Notes Gradient boosting factorizatioin machines
Few years ago, Chen et al. contributes to combining the benefits from both families of gradient boosting and factorization machines. In this work, a greedy searching function is defined to select optimal pair of interaction features. It differs from original factorization machines which can not filter noisy feature interactions. Sequently, the target functioin is updated by simply adding an interaction between the selected pair of features. This framework is very clear, however, there’re still several puzzles remained.
Authors routinely unfold the objective function under the help of Tylor’s expansion. Then objective could be transformed as a least square optimization problem with closed solution. One strang operation is that the target rating function $f(\cdot)$ is replaced by the greedy feature selection function. While authors did not prove the equality between rating function with the defined greedy function, and no more words is used to describe the reasons behind it. Another one is the operation $\textbf{x}_j == \textbf{z}_j$ at Equation 24. Nothing about $\textbf(z)_j$ is given. Does it have any relationship to $z_i$? This is a very important part to clear how to select optimal features.

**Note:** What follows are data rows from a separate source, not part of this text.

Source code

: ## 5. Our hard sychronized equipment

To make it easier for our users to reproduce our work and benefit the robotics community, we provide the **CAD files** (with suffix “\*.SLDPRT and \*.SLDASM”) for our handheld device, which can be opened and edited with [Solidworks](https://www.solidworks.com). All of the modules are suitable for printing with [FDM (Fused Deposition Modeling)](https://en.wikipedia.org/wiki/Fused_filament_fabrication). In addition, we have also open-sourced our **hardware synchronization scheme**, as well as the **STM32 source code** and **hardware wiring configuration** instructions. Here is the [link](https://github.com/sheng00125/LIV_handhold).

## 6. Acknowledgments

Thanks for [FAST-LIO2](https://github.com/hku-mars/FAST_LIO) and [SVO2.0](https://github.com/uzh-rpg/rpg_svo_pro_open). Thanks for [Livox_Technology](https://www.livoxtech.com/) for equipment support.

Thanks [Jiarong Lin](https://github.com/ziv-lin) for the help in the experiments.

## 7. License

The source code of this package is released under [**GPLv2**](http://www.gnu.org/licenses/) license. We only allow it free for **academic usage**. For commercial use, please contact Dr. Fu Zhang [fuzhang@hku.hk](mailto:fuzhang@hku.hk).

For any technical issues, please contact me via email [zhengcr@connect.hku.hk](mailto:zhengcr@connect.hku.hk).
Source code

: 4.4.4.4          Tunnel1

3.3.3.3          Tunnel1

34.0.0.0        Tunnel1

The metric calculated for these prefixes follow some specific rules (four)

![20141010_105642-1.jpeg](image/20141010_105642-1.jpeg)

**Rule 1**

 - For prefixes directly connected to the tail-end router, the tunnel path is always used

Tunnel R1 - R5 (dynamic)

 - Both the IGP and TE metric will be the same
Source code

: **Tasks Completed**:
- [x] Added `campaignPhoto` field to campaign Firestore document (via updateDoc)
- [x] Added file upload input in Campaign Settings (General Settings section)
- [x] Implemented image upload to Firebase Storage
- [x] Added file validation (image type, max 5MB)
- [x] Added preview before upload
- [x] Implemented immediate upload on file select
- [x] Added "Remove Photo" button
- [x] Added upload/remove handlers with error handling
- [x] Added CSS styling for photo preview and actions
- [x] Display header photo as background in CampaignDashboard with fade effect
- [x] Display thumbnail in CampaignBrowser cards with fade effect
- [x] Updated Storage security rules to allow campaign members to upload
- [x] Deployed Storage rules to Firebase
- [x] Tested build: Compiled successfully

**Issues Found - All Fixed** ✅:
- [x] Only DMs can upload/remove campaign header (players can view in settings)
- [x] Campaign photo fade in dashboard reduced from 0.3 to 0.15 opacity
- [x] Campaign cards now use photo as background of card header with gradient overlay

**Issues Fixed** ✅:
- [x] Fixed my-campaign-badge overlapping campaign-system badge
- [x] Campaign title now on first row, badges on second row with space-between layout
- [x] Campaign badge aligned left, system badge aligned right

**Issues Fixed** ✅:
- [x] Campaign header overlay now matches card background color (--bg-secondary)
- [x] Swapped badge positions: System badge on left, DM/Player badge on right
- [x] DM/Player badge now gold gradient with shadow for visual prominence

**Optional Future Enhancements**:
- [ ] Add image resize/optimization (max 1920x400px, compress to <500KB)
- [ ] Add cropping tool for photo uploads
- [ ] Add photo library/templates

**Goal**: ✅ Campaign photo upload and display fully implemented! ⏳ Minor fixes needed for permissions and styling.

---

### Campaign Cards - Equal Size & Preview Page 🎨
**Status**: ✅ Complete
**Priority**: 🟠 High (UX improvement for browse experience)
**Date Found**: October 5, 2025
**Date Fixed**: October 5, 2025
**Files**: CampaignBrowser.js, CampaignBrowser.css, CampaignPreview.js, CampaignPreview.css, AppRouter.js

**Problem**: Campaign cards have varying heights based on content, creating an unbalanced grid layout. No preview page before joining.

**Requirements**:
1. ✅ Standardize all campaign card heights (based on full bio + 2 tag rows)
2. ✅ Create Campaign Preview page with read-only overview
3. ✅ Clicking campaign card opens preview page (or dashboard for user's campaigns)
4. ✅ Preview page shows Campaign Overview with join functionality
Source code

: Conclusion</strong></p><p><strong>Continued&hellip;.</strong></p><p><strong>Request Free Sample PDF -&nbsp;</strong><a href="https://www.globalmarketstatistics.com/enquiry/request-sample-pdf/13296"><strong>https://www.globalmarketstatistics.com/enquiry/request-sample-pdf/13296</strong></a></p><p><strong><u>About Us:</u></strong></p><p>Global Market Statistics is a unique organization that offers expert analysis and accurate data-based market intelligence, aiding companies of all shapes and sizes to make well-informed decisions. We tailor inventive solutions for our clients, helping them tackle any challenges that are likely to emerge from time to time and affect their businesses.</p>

As GBFM will add only one pair of interaction feature at each iteration $s$, we may assume that those selected pairs might donimate the final prediction value. As far as we know, original factorization machines have a particular side-effect, i.e. high-order feature selection. We can train factorization machines by optimizing the pre-defined objective function. Then the significance of a pair fectures can be caculated via dot-product of their feature vectors. We can select out those most significant features by sorting previous caculated value. Feature interaction might have some special distribution, which may decrease fast after top-k item in the sorted list. If someone selects out the top-k pairs of features, then compare with the GBFM selected features. By doing that, we could gain more insight into the coincide between original objective function and replaced one.